The Language Codes working group decided to form a consortium to recommend language names and codes. The consortium will work with SIL on improving coverage, and will also work with the Unicode and ISO groups to make this work. ISO apparently wants the full coverage of languages to use a four-letter code, since they have already used their three-letter code for the woefully inadequate 200 language list. My own recommendation was that we could accommodate that by having the first character indicate whether the language is Ancient (Axxx), Basic (Bxxx), or Constructed (Cxxx). This would allow us to deal with Hittite and Klingon in a principled way, and would make the SIL codes essentially remain at three letters. In addition, the consortium will work on a way of implementing alternate trees for language families, since these are not agreed upon in general.

 

The Metadata working group agreed to start with the OLAC set, and to coordinate with other groups working on this problem. The group felt that detail needed to be added to the "type.linguistic" field, and that it would probably take a continuation of this working group in order to make progress on that issue.

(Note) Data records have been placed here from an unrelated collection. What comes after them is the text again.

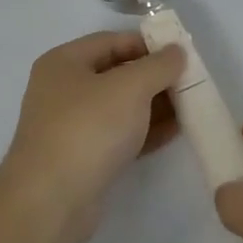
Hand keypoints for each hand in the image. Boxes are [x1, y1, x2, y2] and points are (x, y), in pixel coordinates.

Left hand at [0, 31, 185, 242]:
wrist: (51, 201)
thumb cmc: (88, 128)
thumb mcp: (130, 87)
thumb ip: (158, 65)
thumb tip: (177, 51)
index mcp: (64, 62)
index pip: (112, 41)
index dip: (148, 44)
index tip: (181, 54)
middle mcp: (63, 89)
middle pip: (117, 74)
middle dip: (155, 77)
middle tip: (191, 82)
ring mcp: (71, 126)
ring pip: (120, 107)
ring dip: (154, 105)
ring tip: (191, 107)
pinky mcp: (83, 158)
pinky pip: (119, 135)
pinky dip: (145, 131)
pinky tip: (175, 131)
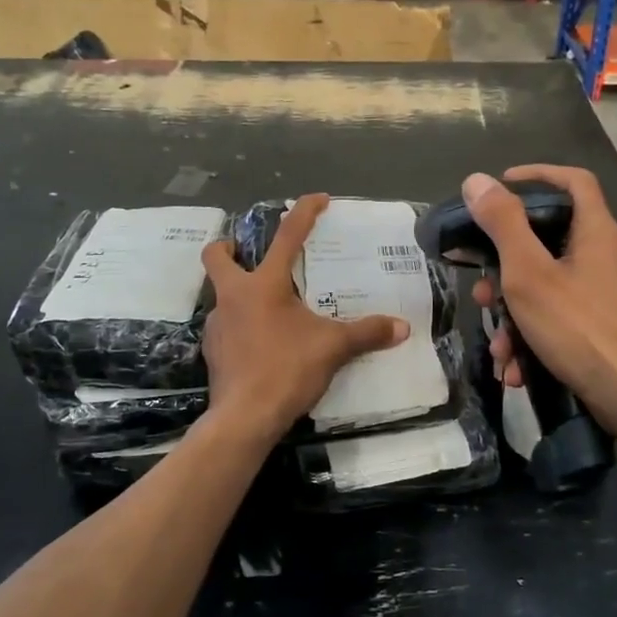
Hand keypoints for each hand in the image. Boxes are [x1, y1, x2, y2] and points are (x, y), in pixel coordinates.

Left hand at [199, 194, 410, 442]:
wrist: (245, 418)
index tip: (318, 199)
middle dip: (229, 247)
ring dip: (241, 294)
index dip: (303, 212)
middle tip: (249, 252)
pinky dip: (241, 326)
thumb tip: (403, 328)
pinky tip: (262, 344)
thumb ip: (367, 333)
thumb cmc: (287, 369)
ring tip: (270, 310)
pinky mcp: (213, 351)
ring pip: (222, 295)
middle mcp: (232, 296)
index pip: (286, 236)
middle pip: (217, 256)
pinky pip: (226, 327)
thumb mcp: (333, 348)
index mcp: (263, 285)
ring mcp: (217, 324)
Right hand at [465, 167, 616, 436]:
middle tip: (483, 295)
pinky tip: (520, 371)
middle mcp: (612, 258)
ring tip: (500, 350)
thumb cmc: (583, 329)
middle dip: (508, 271)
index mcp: (598, 234)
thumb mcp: (530, 274)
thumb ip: (503, 225)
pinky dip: (541, 339)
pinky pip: (570, 322)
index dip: (539, 174)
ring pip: (555, 291)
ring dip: (518, 317)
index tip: (503, 186)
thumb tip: (478, 180)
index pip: (575, 182)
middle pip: (553, 245)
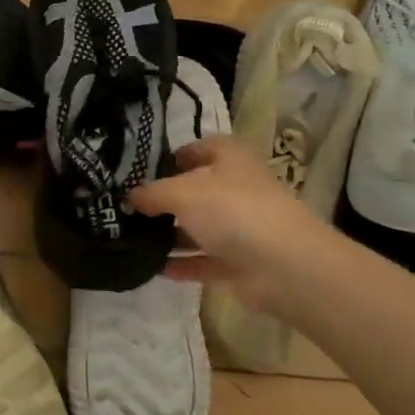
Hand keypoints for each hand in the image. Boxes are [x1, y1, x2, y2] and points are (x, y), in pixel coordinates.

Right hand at [127, 135, 323, 303]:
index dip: (180, 153)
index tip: (149, 167)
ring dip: (171, 234)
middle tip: (131, 206)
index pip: (206, 147)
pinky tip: (153, 268)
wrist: (284, 266)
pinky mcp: (240, 264)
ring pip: (200, 228)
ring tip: (133, 238)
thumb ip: (152, 193)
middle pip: (199, 190)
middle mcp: (238, 191)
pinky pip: (204, 261)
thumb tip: (129, 197)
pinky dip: (182, 264)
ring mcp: (241, 229)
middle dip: (167, 198)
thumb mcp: (182, 193)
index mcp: (231, 161)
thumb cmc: (233, 211)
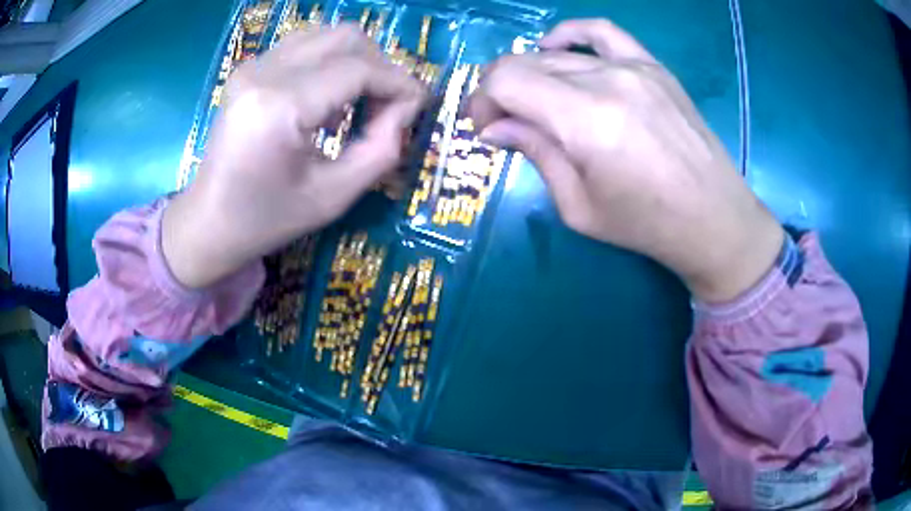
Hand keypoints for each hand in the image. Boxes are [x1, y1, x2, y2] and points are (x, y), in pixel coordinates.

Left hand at [163, 25, 426, 288]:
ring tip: (361, 101)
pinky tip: (330, 98)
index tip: (419, 105)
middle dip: (380, 66)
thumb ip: (382, 149)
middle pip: (347, 38)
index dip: (398, 83)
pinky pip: (305, 46)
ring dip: (357, 61)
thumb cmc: (267, 219)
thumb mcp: (334, 197)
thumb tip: (407, 108)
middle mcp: (264, 72)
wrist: (209, 222)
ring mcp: (253, 65)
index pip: (358, 70)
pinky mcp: (249, 69)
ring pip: (327, 35)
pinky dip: (331, 63)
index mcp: (279, 107)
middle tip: (389, 104)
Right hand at [468, 19, 782, 302]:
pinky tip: (557, 49)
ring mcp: (634, 67)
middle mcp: (607, 81)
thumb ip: (535, 153)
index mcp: (586, 121)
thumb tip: (494, 128)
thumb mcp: (578, 206)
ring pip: (557, 54)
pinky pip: (601, 32)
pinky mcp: (653, 66)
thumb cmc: (646, 224)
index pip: (507, 82)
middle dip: (500, 91)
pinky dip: (570, 35)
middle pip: (526, 63)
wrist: (713, 218)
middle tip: (504, 122)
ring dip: (530, 74)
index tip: (486, 129)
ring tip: (532, 100)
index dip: (483, 101)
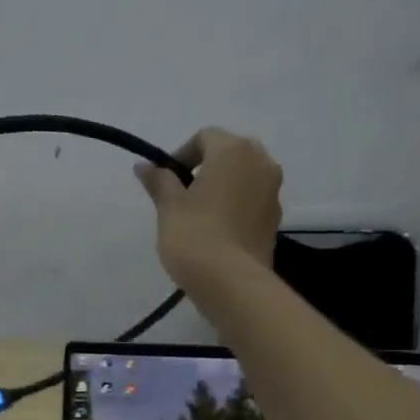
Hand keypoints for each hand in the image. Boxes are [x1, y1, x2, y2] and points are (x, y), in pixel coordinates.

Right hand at [135, 127, 282, 288]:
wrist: (230, 282)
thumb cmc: (194, 235)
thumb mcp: (168, 207)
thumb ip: (159, 181)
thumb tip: (144, 166)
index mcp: (233, 150)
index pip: (205, 137)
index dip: (182, 154)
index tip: (165, 181)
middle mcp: (261, 163)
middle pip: (231, 153)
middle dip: (208, 167)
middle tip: (184, 194)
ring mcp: (273, 192)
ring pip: (245, 177)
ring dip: (224, 187)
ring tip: (200, 215)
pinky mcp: (275, 220)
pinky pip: (252, 202)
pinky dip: (236, 207)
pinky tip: (217, 232)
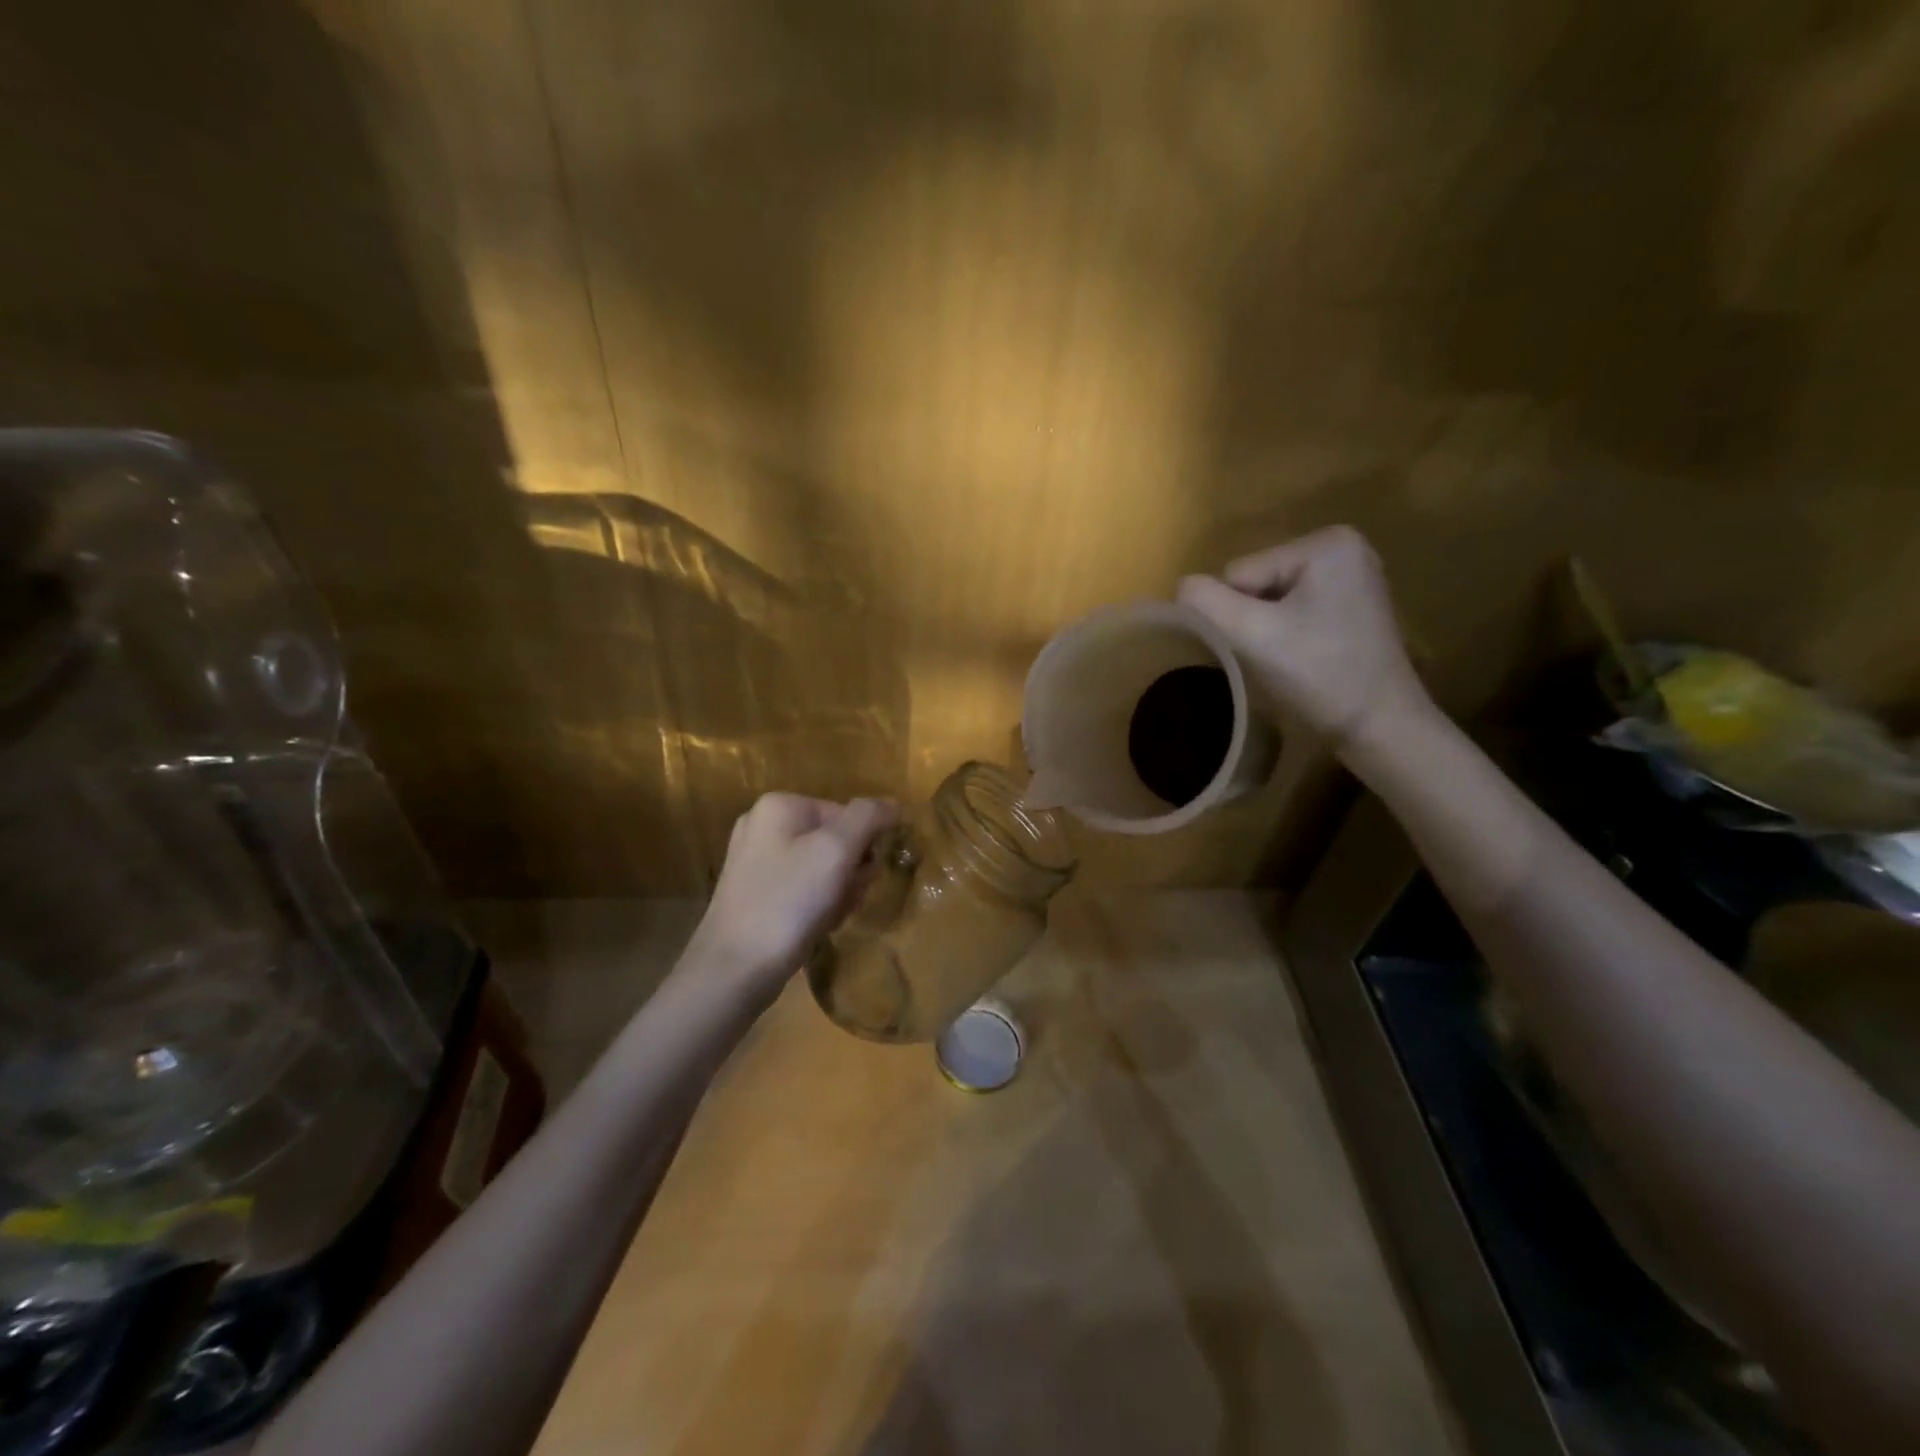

The Markup working group came to one early decision, that XML would be the markup language. It later became less clear (at least to me) that this will be a fully acceptable decision, but at least it was a decision. It was also agreed that a basic set of lists of markup tags will be generated. The group will start with additions to and modifications of that proposed for EUROTYP, which is being published in July 2001. This is for morphosyntax only, and generating an adequate list for other areas will be a larger project. Will these ever be agreed upon? It seems unlikely, so it is probably necessary to have search engines that can combine across a variety of tags so that one researcher's "punctual" can be equated with another's
punctative", or not. Tool development was seen as essential, since none of these markup schemes will be used unless they are easy to implement. The need for a 'confidence level' indication was also pointed out. Although a global scale could be used, it would be more helpful to have detailed indications (e.g., 'segments are correct but tone was mostly ignored'). A listserv will be implemented to continue discussion of these issues, and an advisory board (or boards) should be set up.

 

Target dates:

 

Language Codes:

------By July: Set up listserv. (DONE.)

------By August 31: Establish Consortium.

------Before Sept. Unicode meeting: Write reaction to Unicode scheme.

------By Sept.: Contact ISO about four-letter scheme.

------By Oct.: Establish consortium feedback area within Linguist List.

------By Feb, 2002: Finalize initial decisions.

 

Metadata:

-----By Sept.: Harvest data from existing databases.

------By Sept.: Make formal rec. to OLAC for including "dict" and "genre".

------By Oct.: Make list of existing tools.

------In Dec.: Present Emeld experience to OLAC in Philadelphia.

 

Markup:

------By July: Set up listserv. (DONE.)

------By Aug.: Send out EUROTYP tags for comment by community.

------By Aug: Send out request for phonetic and phonological tags.

------By end of Oct.: Collate EUROTYP responses.

------By Feb, 2002: Publish initial list of morphosyntactic tags.